(Exercise materials Opens)

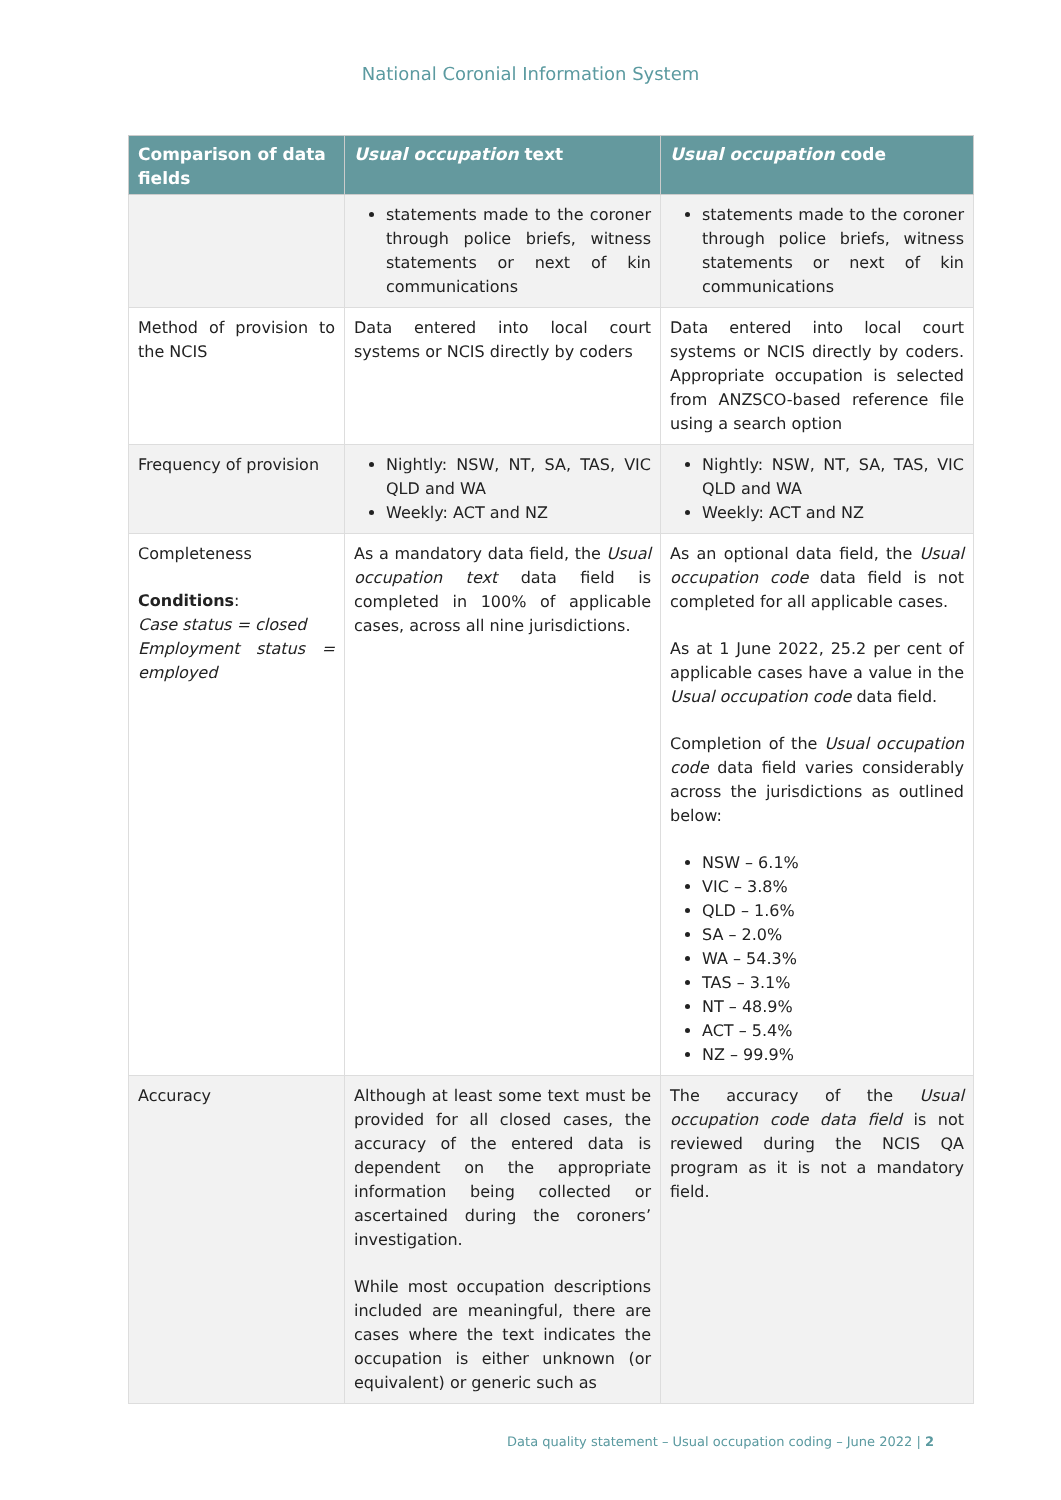National Coronial Information System
| Comparison of data fields | Usual occupation text | Usual occupation code |
| --- | --- | --- |
| | statements made to the coroner through police briefs, witness statements or next of kin communications | statements made to the coroner through police briefs, witness statements or next of kin communications |
| Method of provision to the NCIS | Data entered into local court systems or NCIS directly by coders | Data entered into local court systems or NCIS directly by coders. Appropriate occupation is selected from ANZSCO-based reference file using a search option |
| Frequency of provision | Nightly: NSW, NT, SA, TAS, VIC QLD and WA Weekly: ACT and NZ | Nightly: NSW, NT, SA, TAS, VIC QLD and WA Weekly: ACT and NZ |
| Completeness Conditions : Case status = closed Employment status = employed | As a mandatory data field, the Usual occupation text data field is completed in 100% of applicable cases, across all nine jurisdictions. | As an optional data field, the Usual occupation code data field is not completed for all applicable cases. As at 1 June 2022, 25.2 per cent of applicable cases have a value in the Usual occupation code data field. Completion of the Usual occupation code data field varies considerably across the jurisdictions as outlined below: NSW – 6.1% VIC – 3.8% QLD – 1.6% SA – 2.0% WA – 54.3% TAS – 3.1% NT – 48.9% ACT – 5.4% NZ – 99.9% |
| Accuracy | Although at least some text must be provided for all closed cases, the accuracy of the entered data is dependent on the appropriate information being collected or ascertained during the coroners’ investigation. While most occupation descriptions included are meaningful, there are cases where the text indicates the occupation is either unknown (or equivalent) or generic such as | The accuracy of the Usual occupation code data field is not reviewed during the NCIS QA program as it is not a mandatory field. |
Data quality statement – Usual occupation coding – June 2022 | 2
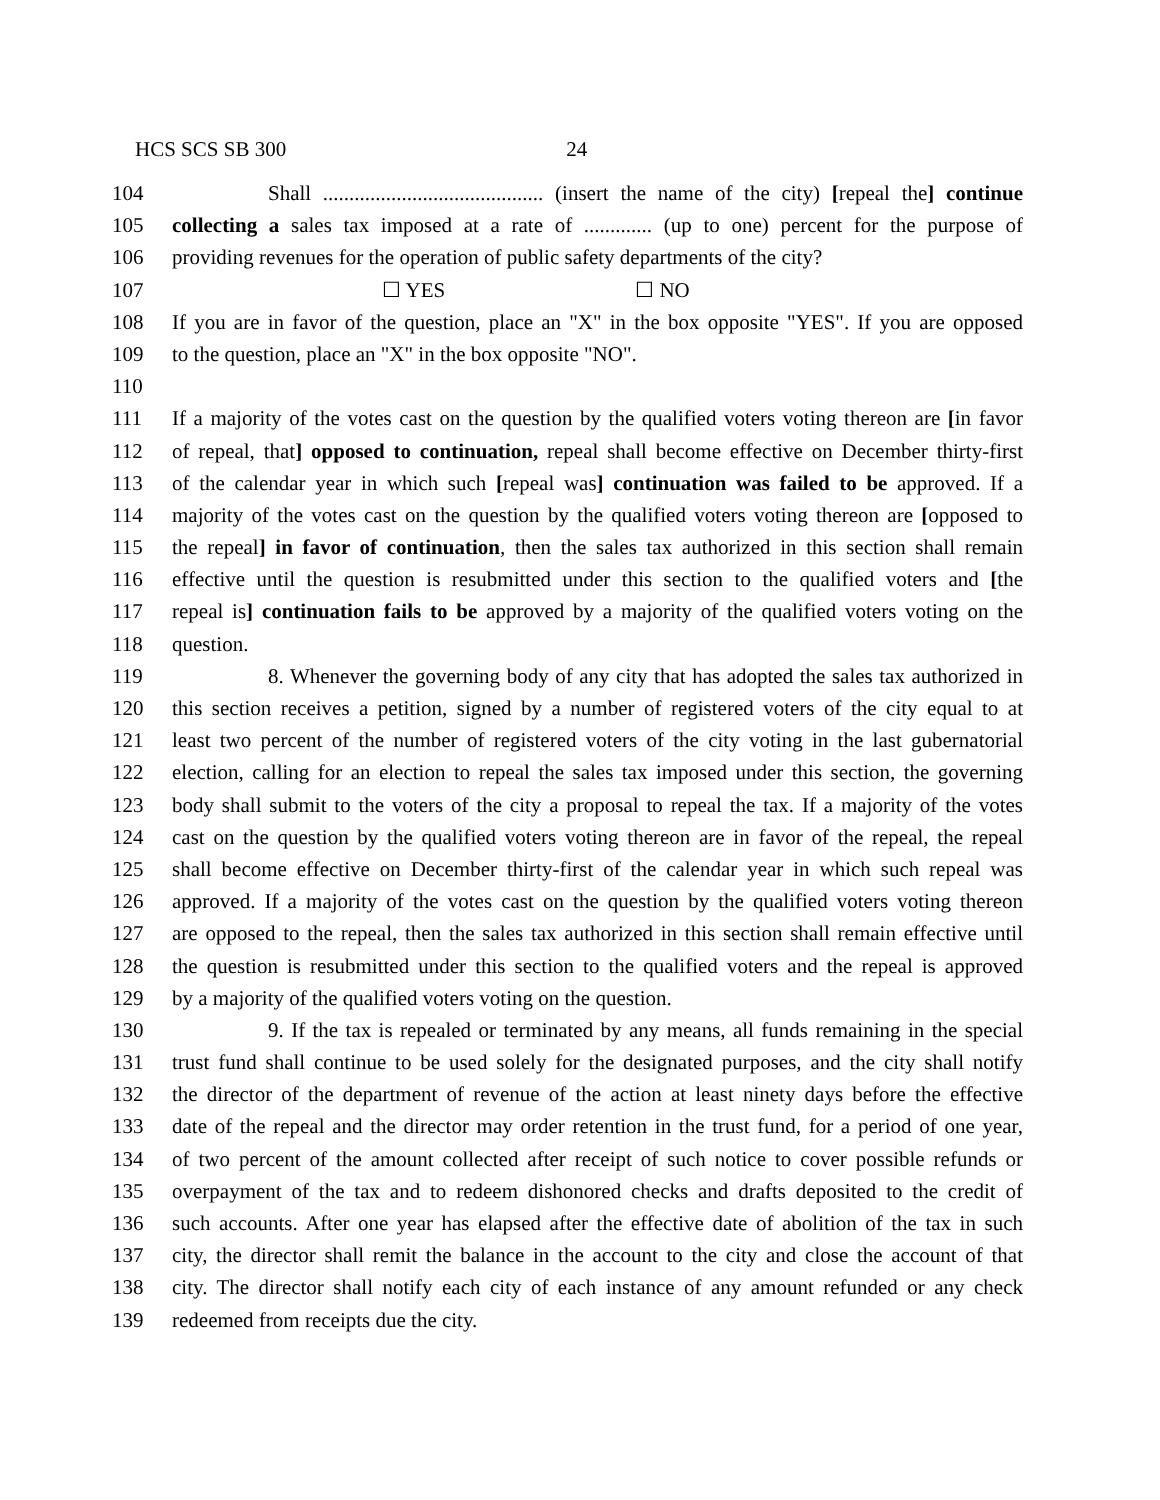HCS SCS SB 300 24
104 Shall .......................................... (insert the name of the city) [repeal the] continue
105 collecting a sales tax imposed at a rate of ............. (up to one) percent for the purpose of
106 providing revenues for the operation of public safety departments of the city?
107 ☐ YES ☐ NO
108 If you are in favor of the question, place an "X" in the box opposite "YES". If you are opposed
109 to the question, place an "X" in the box opposite "NO".
110
111 If a majority of the votes cast on the question by the qualified voters voting thereon are [in favor
112 of repeal, that] opposed to continuation, repeal shall become effective on December thirty-first
113 of the calendar year in which such [repeal was] continuation was failed to be approved. If a
114 majority of the votes cast on the question by the qualified voters voting thereon are [opposed to
115 the repeal] in favor of continuation, then the sales tax authorized in this section shall remain
116 effective until the question is resubmitted under this section to the qualified voters and [the
117 repeal is] continuation fails to be approved by a majority of the qualified voters voting on the
118 question.
119 8. Whenever the governing body of any city that has adopted the sales tax authorized in
120 this section receives a petition, signed by a number of registered voters of the city equal to at
121 least two percent of the number of registered voters of the city voting in the last gubernatorial
122 election, calling for an election to repeal the sales tax imposed under this section, the governing
123 body shall submit to the voters of the city a proposal to repeal the tax. If a majority of the votes
124 cast on the question by the qualified voters voting thereon are in favor of the repeal, the repeal
125 shall become effective on December thirty-first of the calendar year in which such repeal was
126 approved. If a majority of the votes cast on the question by the qualified voters voting thereon
127 are opposed to the repeal, then the sales tax authorized in this section shall remain effective until
128 the question is resubmitted under this section to the qualified voters and the repeal is approved
129 by a majority of the qualified voters voting on the question.
130 9. If the tax is repealed or terminated by any means, all funds remaining in the special
131 trust fund shall continue to be used solely for the designated purposes, and the city shall notify
132 the director of the department of revenue of the action at least ninety days before the effective
133 date of the repeal and the director may order retention in the trust fund, for a period of one year,
134 of two percent of the amount collected after receipt of such notice to cover possible refunds or
135 overpayment of the tax and to redeem dishonored checks and drafts deposited to the credit of
136 such accounts. After one year has elapsed after the effective date of abolition of the tax in such
137 city, the director shall remit the balance in the account to the city and close the account of that
138 city. The director shall notify each city of each instance of any amount refunded or any check
139 redeemed from receipts due the city.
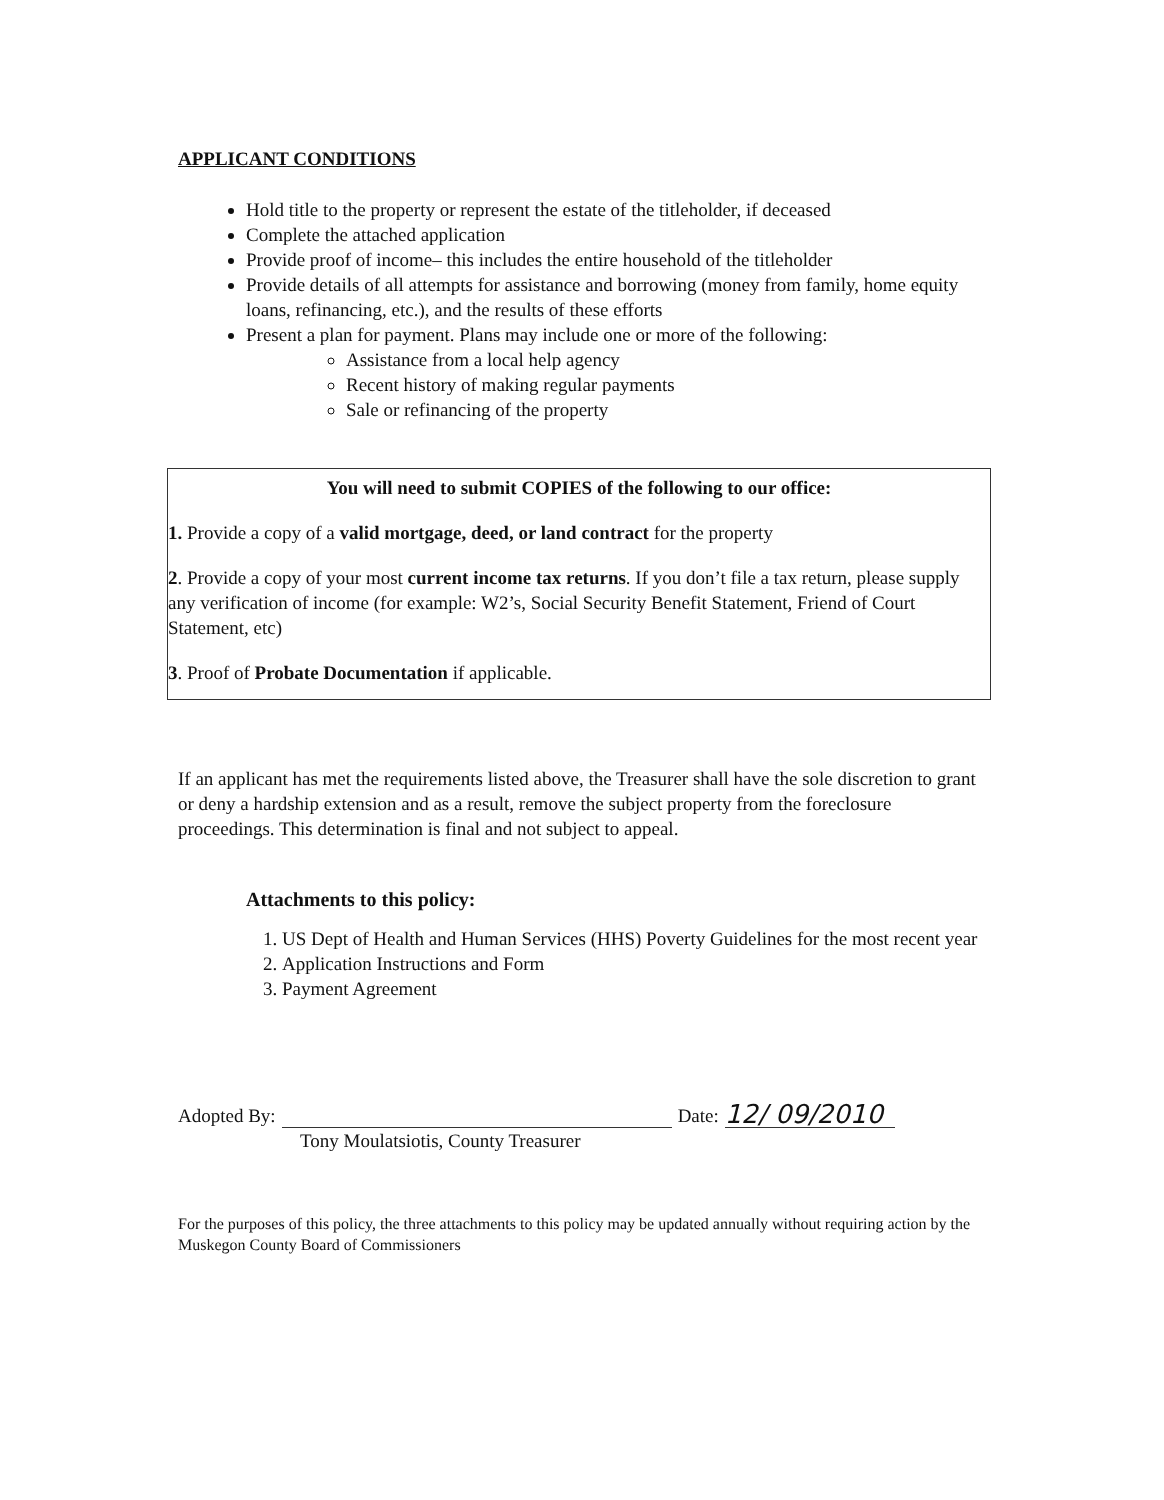APPLICANT CONDITIONS
Hold title to the property or represent the estate of the titleholder, if deceased
Complete the attached application
Provide proof of income– this includes the entire household of the titleholder
Provide details of all attempts for assistance and borrowing (money from family, home equity loans, refinancing, etc.), and the results of these efforts
Present a plan for payment. Plans may include one or more of the following:
Assistance from a local help agency
Recent history of making regular payments
Sale or refinancing of the property
You will need to submit COPIES of the following to our office:
1. Provide a copy of a valid mortgage, deed, or land contract for the property
2. Provide a copy of your most current income tax returns. If you don’t file a tax return, please supply any verification of income (for example: W2’s, Social Security Benefit Statement, Friend of Court Statement, etc)
3. Proof of Probate Documentation if applicable.
If an applicant has met the requirements listed above, the Treasurer shall have the sole discretion to grant or deny a hardship extension and as a result, remove the subject property from the foreclosure proceedings. This determination is final and not subject to appeal.
Attachments to this policy:
1. US Dept of Health and Human Services (HHS) Poverty Guidelines for the most recent year
2. Application Instructions and Form
3. Payment Agreement
Adopted By: Date: 12/ 09/2010
Tony Moulatsiotis, County Treasurer
For the purposes of this policy, the three attachments to this policy may be updated annually without requiring action by the Muskegon County Board of Commissioners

(Exercise materials Closes)

# Exercise goal
Each line of the entries above that contains "copy" must be copied into the answer.

# Exercise result
1. Provide a copy of a valid mortgage, deed, or land contract for the property
2. Provide a copy of your most current income tax returns. If you don’t file a tax return, please supply any verification of income (for example: W2’s, Social Security Benefit Statement, Friend of Court Statement, etc)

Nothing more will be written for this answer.